--- START ---

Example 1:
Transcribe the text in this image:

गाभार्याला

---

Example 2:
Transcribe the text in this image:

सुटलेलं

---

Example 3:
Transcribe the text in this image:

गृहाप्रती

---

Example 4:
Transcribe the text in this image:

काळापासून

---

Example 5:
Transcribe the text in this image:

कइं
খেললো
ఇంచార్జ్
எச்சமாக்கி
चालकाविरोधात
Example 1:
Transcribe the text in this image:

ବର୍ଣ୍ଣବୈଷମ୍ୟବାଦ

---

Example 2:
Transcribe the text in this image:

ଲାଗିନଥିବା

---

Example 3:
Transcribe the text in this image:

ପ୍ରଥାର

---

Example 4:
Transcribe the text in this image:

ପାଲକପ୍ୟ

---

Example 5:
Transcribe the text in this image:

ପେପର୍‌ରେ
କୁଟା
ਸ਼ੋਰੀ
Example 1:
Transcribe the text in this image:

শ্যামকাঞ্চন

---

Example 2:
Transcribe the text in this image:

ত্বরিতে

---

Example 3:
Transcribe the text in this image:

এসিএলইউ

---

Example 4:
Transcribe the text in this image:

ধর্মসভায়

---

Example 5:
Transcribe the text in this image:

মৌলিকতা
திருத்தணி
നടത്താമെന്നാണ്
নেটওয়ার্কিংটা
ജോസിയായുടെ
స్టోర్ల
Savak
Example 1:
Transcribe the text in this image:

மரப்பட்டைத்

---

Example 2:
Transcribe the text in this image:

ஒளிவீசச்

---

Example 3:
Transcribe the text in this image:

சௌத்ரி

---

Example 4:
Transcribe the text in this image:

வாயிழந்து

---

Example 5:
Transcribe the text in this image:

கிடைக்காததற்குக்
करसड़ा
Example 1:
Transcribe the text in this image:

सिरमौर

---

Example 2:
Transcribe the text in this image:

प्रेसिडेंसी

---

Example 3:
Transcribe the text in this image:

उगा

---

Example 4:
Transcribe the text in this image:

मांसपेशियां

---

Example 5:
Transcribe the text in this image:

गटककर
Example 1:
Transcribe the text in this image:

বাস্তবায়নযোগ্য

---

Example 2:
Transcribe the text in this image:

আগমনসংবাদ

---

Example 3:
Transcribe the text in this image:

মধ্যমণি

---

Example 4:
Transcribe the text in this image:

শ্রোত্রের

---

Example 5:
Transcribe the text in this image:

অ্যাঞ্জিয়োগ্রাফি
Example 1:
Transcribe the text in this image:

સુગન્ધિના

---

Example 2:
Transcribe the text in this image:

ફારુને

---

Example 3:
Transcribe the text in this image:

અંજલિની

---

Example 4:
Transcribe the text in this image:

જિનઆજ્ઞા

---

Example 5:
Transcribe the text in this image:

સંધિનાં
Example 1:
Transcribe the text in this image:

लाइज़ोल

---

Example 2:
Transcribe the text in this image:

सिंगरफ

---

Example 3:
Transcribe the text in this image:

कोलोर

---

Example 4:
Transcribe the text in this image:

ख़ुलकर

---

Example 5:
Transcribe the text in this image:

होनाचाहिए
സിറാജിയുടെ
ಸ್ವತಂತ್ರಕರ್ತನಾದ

--- END ---

Retype the whole listing above, line for line and exactly.

Example 1:
Transcribe the text in this image:

गाभार्याला

---

Example 2:
Transcribe the text in this image:

सुटलेलं

---

Example 3:
Transcribe the text in this image:

गृहाप्रती

---

Example 4:
Transcribe the text in this image:

काळापासून

---

Example 5:
Transcribe the text in this image:

कइं
খেললো
ఇంచార్జ్
எச்சமாக்கி
चालकाविरोधात
Example 1:
Transcribe the text in this image:

ବର୍ଣ୍ଣବୈଷମ୍ୟବାଦ

---

Example 2:
Transcribe the text in this image:

ଲାଗିନଥିବା

---

Example 3:
Transcribe the text in this image:

ପ୍ରଥାର

---

Example 4:
Transcribe the text in this image:

ପାଲକପ୍ୟ

---

Example 5:
Transcribe the text in this image:

ପେପର୍‌ରେ
କୁଟା
ਸ਼ੋਰੀ
Example 1:
Transcribe the text in this image:

শ্যামকাঞ্চন

---

Example 2:
Transcribe the text in this image:

ত্বরিতে

---

Example 3:
Transcribe the text in this image:

এসিএলইউ

---

Example 4:
Transcribe the text in this image:

ধর্মসভায়

---

Example 5:
Transcribe the text in this image:

মৌলিকতা
திருத்தணி
നടത്താമെന്നാണ്
নেটওয়ার্কিংটা
ജോസിയായുടെ
స్టోర్ల
Savak
Example 1:
Transcribe the text in this image:

மரப்பட்டைத்

---

Example 2:
Transcribe the text in this image:

ஒளிவீசச்

---

Example 3:
Transcribe the text in this image:

சௌத்ரி

---

Example 4:
Transcribe the text in this image:

வாயிழந்து

---

Example 5:
Transcribe the text in this image:

கிடைக்காததற்குக்
करसड़ा
Example 1:
Transcribe the text in this image:

सिरमौर

---

Example 2:
Transcribe the text in this image:

प्रेसिडेंसी

---

Example 3:
Transcribe the text in this image:

उगा

---

Example 4:
Transcribe the text in this image:

मांसपेशियां

---

Example 5:
Transcribe the text in this image:

गटककर
Example 1:
Transcribe the text in this image:

বাস্তবায়নযোগ্য

---

Example 2:
Transcribe the text in this image:

আগমনসংবাদ

---

Example 3:
Transcribe the text in this image:

মধ্যমণি

---

Example 4:
Transcribe the text in this image:

শ্রোত্রের

---

Example 5:
Transcribe the text in this image:

অ্যাঞ্জিয়োগ্রাফি
Example 1:
Transcribe the text in this image:

સુગન્ધિના

---

Example 2:
Transcribe the text in this image:

ફારુને

---

Example 3:
Transcribe the text in this image:

અંજલિની

---

Example 4:
Transcribe the text in this image:

જિનઆજ્ઞા

---

Example 5:
Transcribe the text in this image:

સંધિનાં
Example 1:
Transcribe the text in this image:

लाइज़ोल

---

Example 2:
Transcribe the text in this image:

सिंगरफ

---

Example 3:
Transcribe the text in this image:

कोलोर

---

Example 4:
Transcribe the text in this image:

ख़ुलकर

---

Example 5:
Transcribe the text in this image:

होनाचाहिए
സിറാജിയുടെ
ಸ್ವತಂತ್ರಕರ್ತನಾದ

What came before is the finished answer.